Der 228 Seiten starke Gesetzentwurf, den die Bundesregierung vorgelegt hat, empört Reber: "Er zielt eindeutig gegen die erneuerbare Energie, obwohl gerade diese für eine Strompreissenkung für Großverbraucher gesorgt haben. Das kann ich doch selbst in meinem Betrieb feststellen." Dabei plant der Agraringenieur genau das, was dringend gebraucht wird: Eine Anlage, die Strom speichert und immer dann einspeist, wenn viel gebraucht wird. Sinkt die Vergütung, lohnt sich das Projekt nicht mehr.

Ärgerlich sei auch die sogenannte Deckelung, erklärt Kastenholz: Ist mit der Summe der neu gebauten Biogasanlagen pro Jahr eine Leistung von 100 Megawatt erreicht, erhalten alle danach gebauten Anlagen eine geringere Vergütung. Das würge die ganze Branche ab - und das, wo doch die deutsche Technik führend sei. "Man kommt sich vor, als werde voll auf die Bremse getreten."

"Es scheint schlimmer zu kommen, als wir befürchtet haben", hatte Manfred Sturm von der Energie-Initiative Kirchberg schon während der Koalitionsverhandlungen gewarnt. Im neuen Gesetz soll Windstrom mit 8,6 Cent pro Kilowattstunde vergütet werden - rund ein Cent weniger als bisher. Dass die Förderung für windschwächere Standorte im Binnenland verbessert wird, begrüßt Sturm. Er geht noch weiter: "Wenn wir die Vergütung für Standorte im Süden um einen halben Cent erhöhen würden, hätten wir viel, viel mehr rentable Standorte."

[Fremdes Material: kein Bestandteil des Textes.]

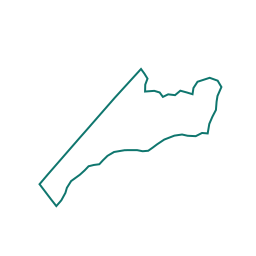 the district of Matinhas, Paraíba, Brazil, rotated 162°
{"feature_id": "56859067B3328011598679", "entity_name": "Matinhas", "entity_type": "district", "adm_level": 2, "iso_a3": "BRA", "parent_name": "Brazil", "parent_adm1": "Paraíba", "projection": "albers", "projection_center": [-35.775, -7.119], "detail": "fine", "context": "isolated", "style": "outline", "palette": "teal", "viewbox_px": 256, "rotation_deg": 162, "n_neighbors": 0, "source": "geoboundaries", "source_scale": "gbopen_adm2", "svg_char_len": 833}
<svg xmlns="http://www.w3.org/2000/svg" viewBox="0 0 256 256"><g transform="rotate(162 128 128)"><path d="M220.3,75.9L213.8,79.8L207.6,85.6L204.6,90.0L198.5,95.1L193.6,96.7L188.3,98.4L182.3,101.1L177.3,103.8L171.9,103.4L166.5,102.4L161.7,105.1L156.0,107.9L148.7,109.5L137.9,107.9L130.7,105.6L126.1,104.1L121.3,101.4L115.8,100.1L110.6,101.7L105.3,103.5L97.1,105.8L86.2,106.4L78.6,105.1L73.7,102.2L66.1,99.3L59.1,100.4L53.9,98.2L49.4,106.8L44.2,112.7L38.8,118.0L35.6,125.7L33.0,130.8L26.5,138.1L28.1,145.3L34.8,150.5L41.6,150.5L47.6,150.5L53.4,145.8L56.2,140.2L61.2,143.7L66.7,147.3L73.1,144.7L79.4,147.6L85.2,146.8L86.9,152.0L91.5,155.2L100.5,157.4L98.2,163.9L94.2,168.9L95.6,174.6L97.4,180.1L131.5,160.7L170.5,137.4L176.8,133.7L218.8,108.5L229.5,101.9L223.2,83.8L220.3,75.9Z" fill="none" stroke="#0f766e" stroke-width="2"/></g></svg>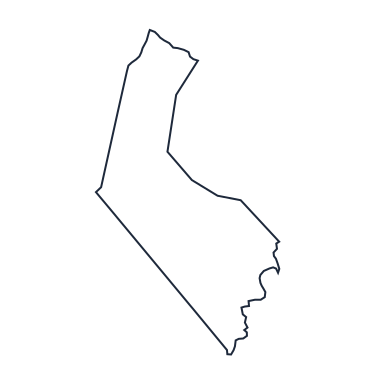 outline of Bernardo do Mearim, Maranhão, Brazil, rotated 35°
{"feature_id": "56859067B26424941839767", "entity_name": "Bernardo do Mearim", "entity_type": "district", "adm_level": 2, "iso_a3": "BRA", "parent_name": "Brazil", "parent_adm1": "Maranhão", "projection": "mercator", "projection_center": [-44.665, -4.668], "detail": "fine", "context": "isolated", "style": "outline", "palette": "slate", "viewbox_px": 384, "rotation_deg": 35, "n_neighbors": 0, "source": "geoboundaries", "source_scale": "gbopen_adm2", "svg_char_len": 1063}
<svg xmlns="http://www.w3.org/2000/svg" viewBox="0 0 384 384"><g transform="rotate(35 192 192)"><path d="M121.5,81.0L116.9,82.4L112.7,82.2L109.0,79.4L103.8,80.2L97.8,82.3L93.8,84.5L88.0,83.1L82.3,83.8L77.3,83.8L74.0,82.9L69.7,82.2L64.5,83.5L65.4,86.7L66.6,90.0L68.0,94.1L68.5,98.1L69.0,102.5L70.4,106.8L71.1,111.1L70.2,115.4L68.3,120.7L67.4,124.9L69.3,130.1L85.2,168.8L114.8,240.2L113.4,247.2L136.7,253.5L215.4,275.0L255.2,285.9L259.0,286.9L311.3,301.4L314.0,304.6L317.2,302.7L316.8,297.8L315.7,293.8L312.9,288.5L314.5,285.5L318.0,282.6L319.5,278.3L317.4,275.5L314.0,275.1L315.2,271.2L310.2,268.6L308.1,263.4L303.8,263.1L298.8,258.3L300.9,255.6L304.1,252.7L300.9,248.9L305.4,244.1L310.1,240.8L311.9,236.4L309.5,231.9L306.4,230.4L302.8,228.8L300.2,227.2L296.8,223.8L295.6,220.8L296.1,215.5L299.3,210.2L301.7,207.2L304.8,206.5L308.8,208.8L307.6,204.9L303.1,201.4L299.0,198.5L295.9,197.5L293.5,194.8L294.2,189.8L290.6,185.9L291.9,182.7L236.6,170.8L215.1,180.4L185.1,182.3L148.8,173.1L123.3,121.5L121.5,81.0Z" fill="none" stroke="#1e293b" stroke-width="2"/></g></svg>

Die Windkraft-Branche scheint darauf recht gelassen zu reagieren. Natürlich setze eine sinkende Einspeisevergütung die Windkraft-Investoren im Süden der Republik unter Druck, sagt Ingenieur Alexander Schechner. "Da muss nachher alles ganz genau durchgerechnet werden." Schechner plant den Naturstromspeicher Gaildorf mit vier Riesen-Windrädern, die zugleich die gewonnene Energie in Wasserreservoirs speichern. Große Anlagen wie seine, glaubt Schechner, werden sich auch künftig noch rechnen. "Die sind auch ökologisch sinnvoll, weil sie mit wenig Anlagen viel Strom erzeugen."

Schechner stört aber das künftig vorgesehene Ausschreibungsmodell: Wer den meisten Strom für den besten Preis liefert, erhält den Zuschlag. Da könnten kleine Bürgerwindparks in Hohenlohe kaum mit den großen in Brandenburg konkurrieren. Eine Bürgerbeteiligung, die den Strommarkt "demokratisiert", wird so erschwert.

Stadtwerke-Chef van Bergen hält den Zug noch nicht für abgefahren: "Ich glaube, auf dem Gesetzgebungsweg wird es noch eine ganze Reihe an Änderungen geben."